Most RAG systems don't hallucinate because the model is weak.

They hallucinate because retrieval is weak.

In a recent project, I built what looked like a solid RAG pipeline: embeddings, vector database, top-K retrieval, LLM synthesis. It worked beautifully in demos.

Until it didn't.

When I pushed it beyond surface-level queries, subtle cracks appeared:

  • The same idea retrieved five times.
  • Exact keywords silently missed.
  • Shallow answers that sounded confident.
  • Responses generated even when the data wasn't actually there.

Nothing was obviously broken.

But something was structurally wrong.

That's when I realized a hard truth:

If retrieval is narrow, the model will be narrow.

If retrieval is weak, the model will guess.

So I rebuilt the pipeline from the ground up.

pipeline

Instead of relying solely on vector similarity, I implemented:

  • Hybrid dense + sparse retrieval
  • Reciprocal Rank Fusion for fair ranking
  • Cross-encoder reranking for precision
  • MMR to eliminate context echo
  • A retrieval confidence gate that forces the system to say "I don't know"

The result wasn't just better answers.

It was a system that prioritizes relevance, diversity, and honesty over blind similarity.

Because reliable AI doesn't start at generation.

It starts at retrieval.


A few months ago, in one of my recent projects, I built what I thought was a solid RAG pipeline.

It had all the usual ingredients. A vector database. Embeddings. Top-K retrieval. An LLM synthesizing responses. On paper, it looked impressive. In demos, it sounded impressive too.

Ask a question it answered smoothly. Confidently. Almost elegantly.

And honestly? That confidence was the problem.

At first, everything felt magical. You type something in, and the system responds like it has been studying your documents for years. It felt like I had built a research assistant that never sleeps.

But then I started pushing it harder.

Instead of surface-level queries, I asked deeper, more specific questions. Questions that required precision. Questions that needed broader context. Questions where guessing would be dangerous.
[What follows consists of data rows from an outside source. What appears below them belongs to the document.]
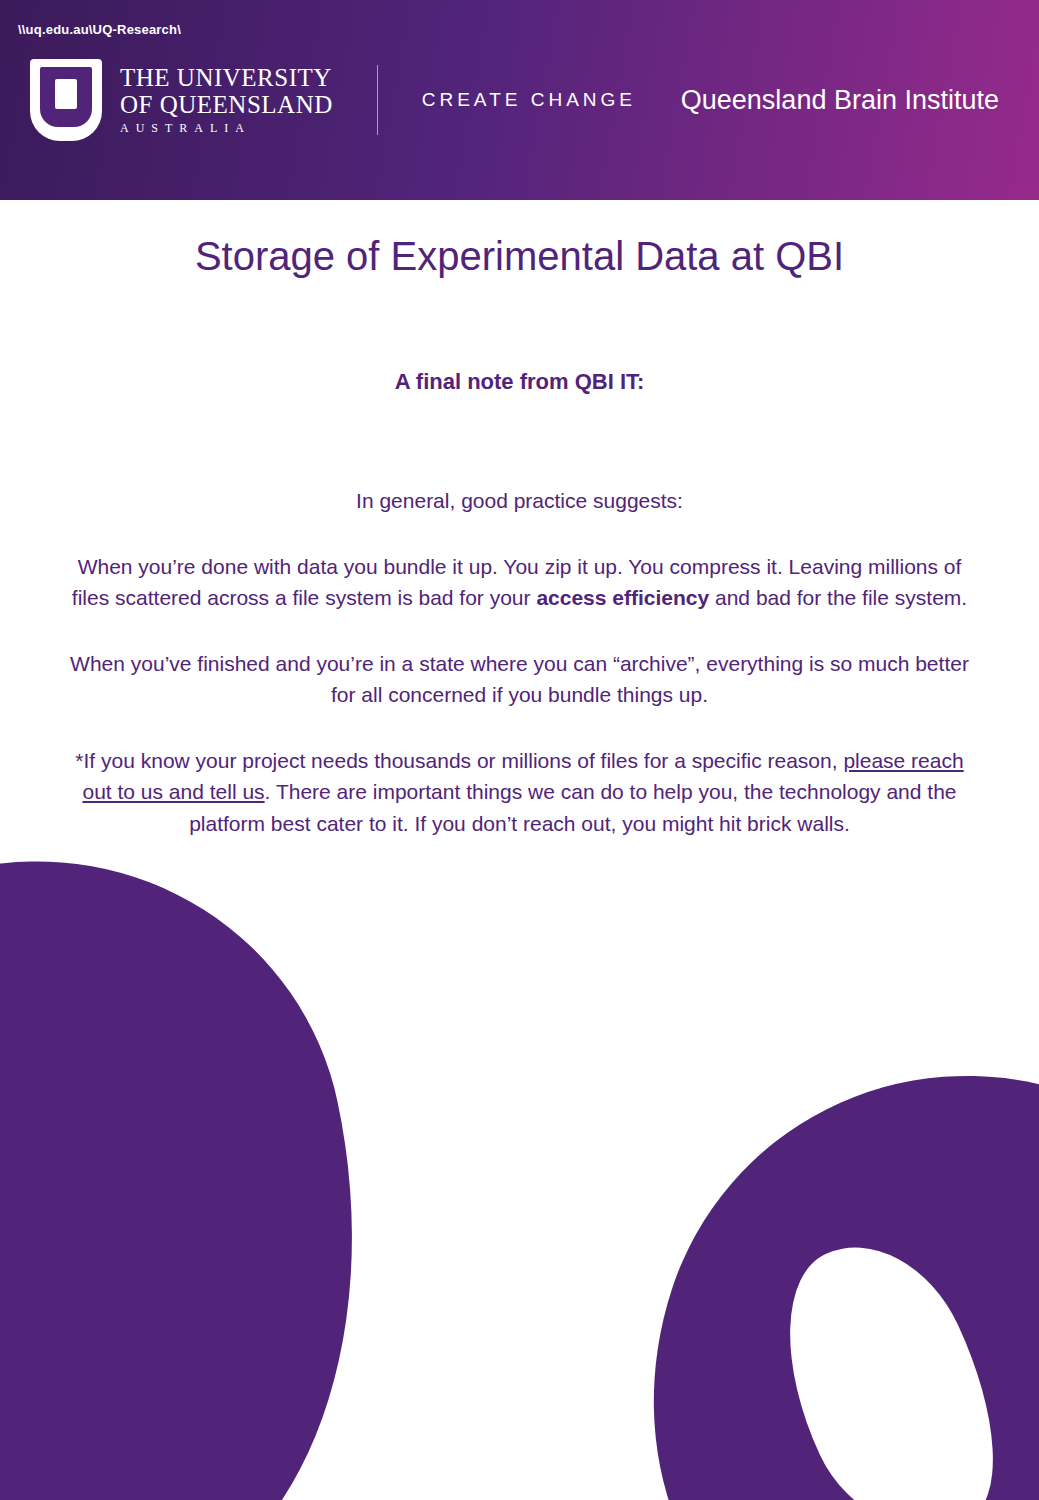\\uq.edu.au\UQ-Research\
The University Of Queensland Australia
CREATE CHANGE
Queensland Brain Institute
Storage of Experimental Data at QBI
A final note from QBI IT:
In general, good practice suggests:
When you’re done with data you bundle it up. You zip it up. You compress it. Leaving millions of files scattered across a file system is bad for your access efficiency and bad for the file system.
When you’ve finished and you’re in a state where you can “archive”, everything is so much better for all concerned if you bundle things up.
*If you know your project needs thousands or millions of files for a specific reason, please reach out to us and tell us. There are important things we can do to help you, the technology and the platform best cater to it. If you don’t reach out, you might hit brick walls.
That's when I realized something uncomfortable.

Just because a RAG system returns an answer… doesn't mean it truly understands the context it retrieved.

Sometimes it was giving answers that looked correct but felt shallow. Other times it confidently stitched together information that didn't fully represent the bigger picture. It wasn't completely wrong but it wasn't deeply right either.

And that distinction matters.

Because in real-world systems, "almost correct" is often worse than clearly wrong. Clearly wrong can be fixed. Almost correct can slip through unnoticed.

That moment changed how I approached retrieval.

I stopped thinking of RAG as "vector search + LLM."

Instead, I started seeing it as an engineering problem about information quality, ranking logic, diversity, and uncertainty management.

This blog is about that shift.

It's about how I moved from a basic retrieval setup to a scalable, hybrid, confidence-aware RAG architecture in my recent project and what that journey taught me about why most systems quietly hallucinate without anyone realizing it.

Before we talk about solutions, we need to understand where the cracks begin.


Why Normal RAG Breaks at Scale

On the surface, a basic RAG system feels straightforward.

You take a query.

You convert it into an embedding.

You search for the most similar chunks.

You send the top few to the LLM.

You generate an answer.

Simple. Clean. Elegant.

And honestly, for small demos or controlled datasets, it works surprisingly well.

But the cracks start appearing the moment your dataset grows or your questions become more nuanced.

Now, I've seen many discussions around this. The common suggestion is: "Just add an agent layer." Or "Use a graph-based RAG." Or "Plug in some advanced orchestration framework." There's nothing wrong with those approaches. They're powerful in the right context.

But here's the thing.

You can stack agents, graphs, chains, and orchestration layers on top of a weak retrieval core and it's still weak underneath.

This blog isn't about adding more abstraction layers.

It's about strengthening the foundation.

Because the fundamental issue in most RAG systems is this: vector similarity optimizes for closeness not completeness.

Imagine you ask, "How does our authentication system handle token refresh logic?"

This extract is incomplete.